_WHAT THIS TASK INVOLVES_
Return exactly those lines of the material below that fall between the line holding "- آپ تایم سرور" and the line holding "- استفاده کنید و لذت ببرید.", inclusive.

_EXERCISE MATERIAL_

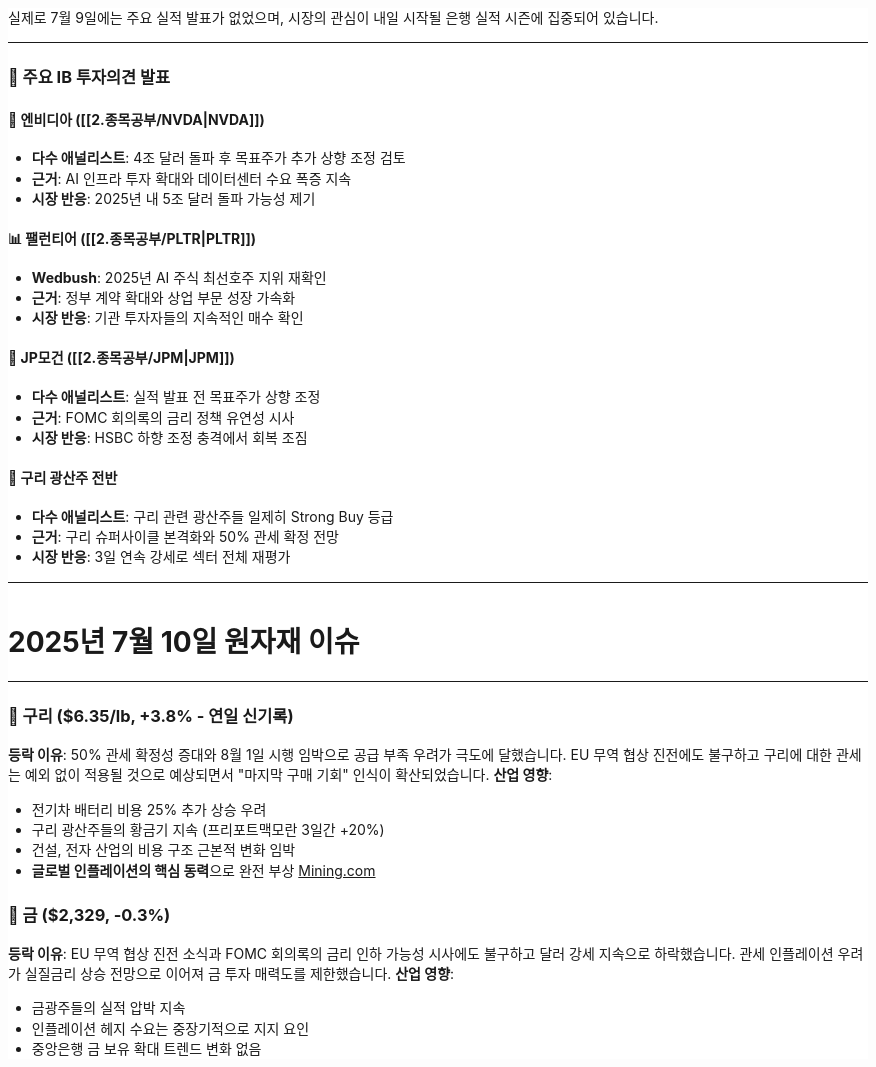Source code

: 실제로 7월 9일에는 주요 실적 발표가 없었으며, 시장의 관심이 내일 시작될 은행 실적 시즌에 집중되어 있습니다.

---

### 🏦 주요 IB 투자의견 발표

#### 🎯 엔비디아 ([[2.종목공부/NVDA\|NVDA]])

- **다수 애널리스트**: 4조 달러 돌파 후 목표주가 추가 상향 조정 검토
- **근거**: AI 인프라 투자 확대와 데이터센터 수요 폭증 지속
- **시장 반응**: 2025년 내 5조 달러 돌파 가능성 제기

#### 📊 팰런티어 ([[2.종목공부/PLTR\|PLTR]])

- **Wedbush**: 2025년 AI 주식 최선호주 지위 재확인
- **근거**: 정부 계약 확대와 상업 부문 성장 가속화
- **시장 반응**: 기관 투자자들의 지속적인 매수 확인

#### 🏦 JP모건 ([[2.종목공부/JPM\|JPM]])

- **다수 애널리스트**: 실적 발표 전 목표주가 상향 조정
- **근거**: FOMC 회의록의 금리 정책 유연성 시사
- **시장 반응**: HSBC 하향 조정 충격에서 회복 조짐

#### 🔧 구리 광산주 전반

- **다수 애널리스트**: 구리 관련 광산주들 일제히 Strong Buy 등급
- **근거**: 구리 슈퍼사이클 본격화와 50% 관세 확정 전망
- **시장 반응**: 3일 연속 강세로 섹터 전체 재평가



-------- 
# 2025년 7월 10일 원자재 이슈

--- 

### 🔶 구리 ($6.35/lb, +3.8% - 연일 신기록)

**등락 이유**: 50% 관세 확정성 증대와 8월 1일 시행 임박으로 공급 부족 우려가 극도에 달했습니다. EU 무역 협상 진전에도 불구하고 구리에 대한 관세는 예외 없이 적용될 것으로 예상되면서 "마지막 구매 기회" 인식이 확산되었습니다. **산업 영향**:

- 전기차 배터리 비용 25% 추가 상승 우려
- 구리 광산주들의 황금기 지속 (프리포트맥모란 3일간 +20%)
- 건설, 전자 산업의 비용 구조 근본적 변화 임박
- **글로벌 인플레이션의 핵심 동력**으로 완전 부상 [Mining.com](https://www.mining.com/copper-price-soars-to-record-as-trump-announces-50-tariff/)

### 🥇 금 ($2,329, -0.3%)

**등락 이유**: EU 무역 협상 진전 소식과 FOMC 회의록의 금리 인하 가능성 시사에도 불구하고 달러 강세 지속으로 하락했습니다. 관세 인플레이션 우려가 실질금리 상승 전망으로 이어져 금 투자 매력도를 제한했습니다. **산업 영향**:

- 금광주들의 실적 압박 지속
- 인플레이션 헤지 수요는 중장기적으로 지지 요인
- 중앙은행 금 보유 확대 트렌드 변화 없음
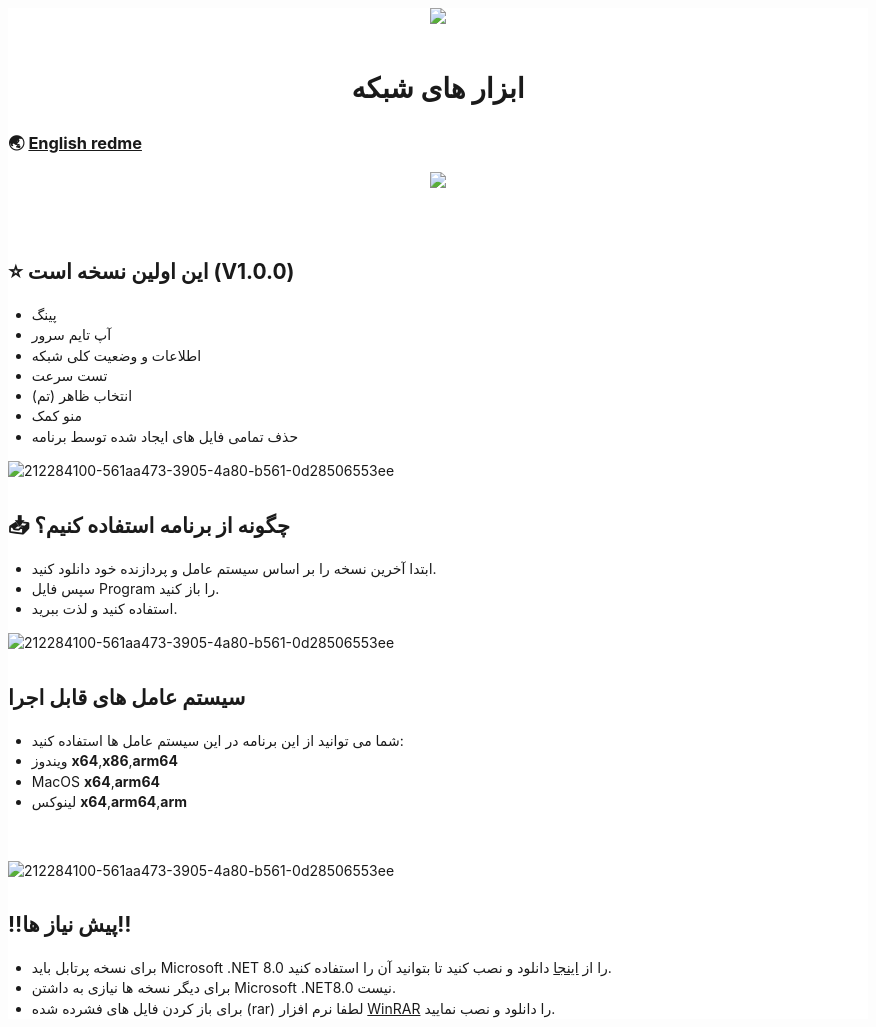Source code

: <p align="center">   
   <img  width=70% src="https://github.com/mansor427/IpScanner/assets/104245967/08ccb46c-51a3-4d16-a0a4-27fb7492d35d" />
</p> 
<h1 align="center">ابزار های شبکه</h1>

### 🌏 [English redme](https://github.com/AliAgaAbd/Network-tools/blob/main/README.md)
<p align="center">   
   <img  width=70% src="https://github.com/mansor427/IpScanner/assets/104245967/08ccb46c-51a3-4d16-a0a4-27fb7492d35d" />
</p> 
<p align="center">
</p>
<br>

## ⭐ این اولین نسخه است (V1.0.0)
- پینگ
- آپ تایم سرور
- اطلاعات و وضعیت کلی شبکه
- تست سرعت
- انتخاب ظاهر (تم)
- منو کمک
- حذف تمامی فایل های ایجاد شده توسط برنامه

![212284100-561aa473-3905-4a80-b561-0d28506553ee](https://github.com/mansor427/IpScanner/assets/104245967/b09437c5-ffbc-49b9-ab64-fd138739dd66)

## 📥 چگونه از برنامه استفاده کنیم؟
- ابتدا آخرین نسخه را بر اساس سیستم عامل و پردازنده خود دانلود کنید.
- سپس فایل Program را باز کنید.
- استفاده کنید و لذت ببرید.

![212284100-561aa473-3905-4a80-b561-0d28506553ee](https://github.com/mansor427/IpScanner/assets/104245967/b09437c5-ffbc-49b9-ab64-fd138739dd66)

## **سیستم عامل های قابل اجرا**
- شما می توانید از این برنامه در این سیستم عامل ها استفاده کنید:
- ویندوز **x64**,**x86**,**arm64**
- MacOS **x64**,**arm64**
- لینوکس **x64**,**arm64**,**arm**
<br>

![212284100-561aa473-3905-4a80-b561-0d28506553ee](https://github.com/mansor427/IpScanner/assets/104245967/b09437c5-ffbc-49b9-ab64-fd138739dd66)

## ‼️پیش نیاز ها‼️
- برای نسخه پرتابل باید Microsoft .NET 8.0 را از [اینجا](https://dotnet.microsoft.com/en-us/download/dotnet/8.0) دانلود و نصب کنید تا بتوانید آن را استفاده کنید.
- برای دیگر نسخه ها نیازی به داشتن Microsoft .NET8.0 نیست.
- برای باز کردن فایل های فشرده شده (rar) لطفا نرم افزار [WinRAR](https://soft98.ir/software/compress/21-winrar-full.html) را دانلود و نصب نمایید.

_OUTPUT_
- آپ تایم سرور
- اطلاعات و وضعیت کلی شبکه
- تست سرعت
- انتخاب ظاهر (تم)
- منو کمک
- حذف تمامی فایل های ایجاد شده توسط برنامه

![212284100-561aa473-3905-4a80-b561-0d28506553ee](https://github.com/mansor427/IpScanner/assets/104245967/b09437c5-ffbc-49b9-ab64-fd138739dd66)

## 📥 چگونه از برنامه استفاده کنیم؟
- ابتدا آخرین نسخه را بر اساس سیستم عامل و پردازنده خود دانلود کنید.
- سپس فایل Program را باز کنید.
- استفاده کنید و لذت ببرید.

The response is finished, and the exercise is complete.